(Beginning of Records for this exercise)

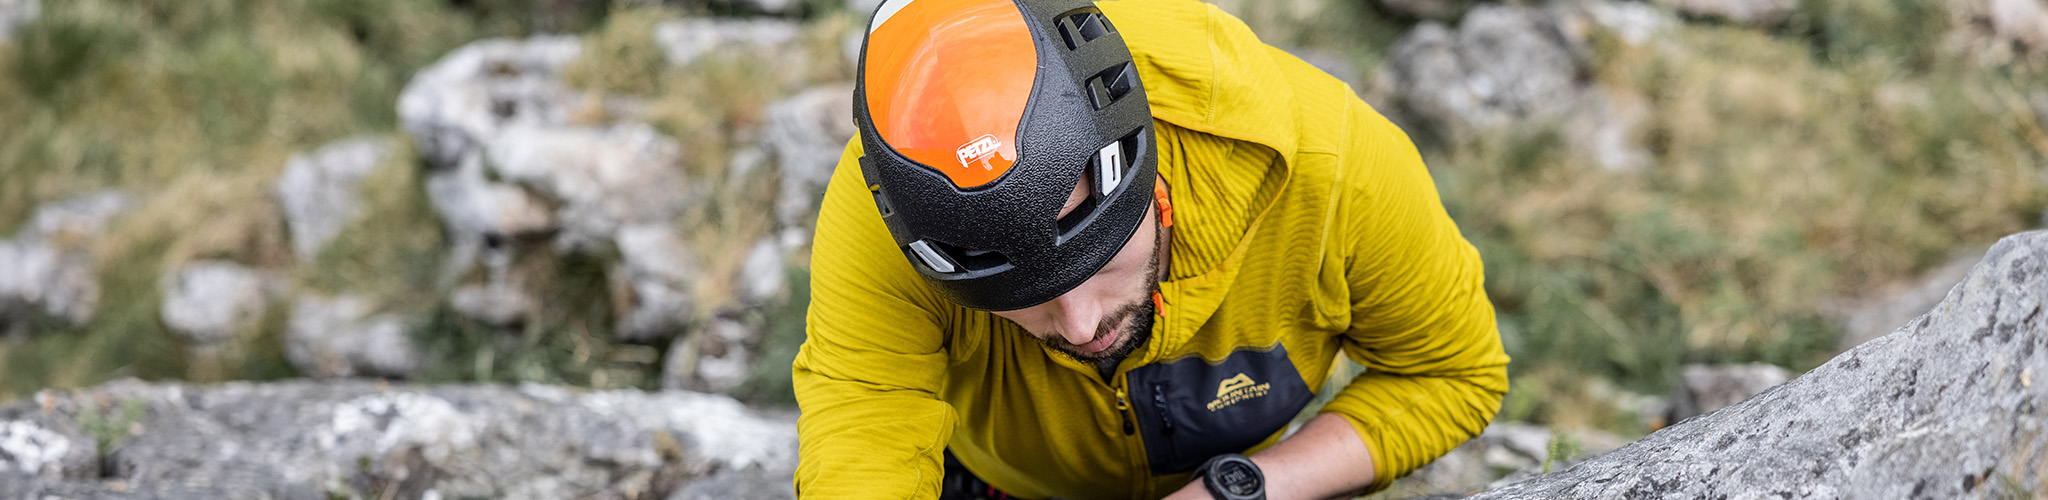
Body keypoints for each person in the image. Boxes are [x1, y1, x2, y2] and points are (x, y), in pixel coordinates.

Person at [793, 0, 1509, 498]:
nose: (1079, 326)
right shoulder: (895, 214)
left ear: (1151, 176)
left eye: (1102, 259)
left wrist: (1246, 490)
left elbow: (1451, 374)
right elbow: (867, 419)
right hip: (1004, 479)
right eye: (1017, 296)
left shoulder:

(End of Records for this exercise)

» Required work
Leave out the pictures and return every record word for word.

» Written answer
Body keypoints for each person in the image. Boxes are [x1, y1, x2, y2] and points are (x, y), in pixel coordinates.

Person at [793, 0, 1509, 498]:
nose: (1079, 326)
right shoulder: (895, 214)
left ear: (1151, 176)
left eye: (1102, 259)
left wrist: (1246, 490)
left elbow: (1451, 374)
right elbow: (867, 419)
right hip: (1004, 479)
right eye: (1017, 296)
left shoulder:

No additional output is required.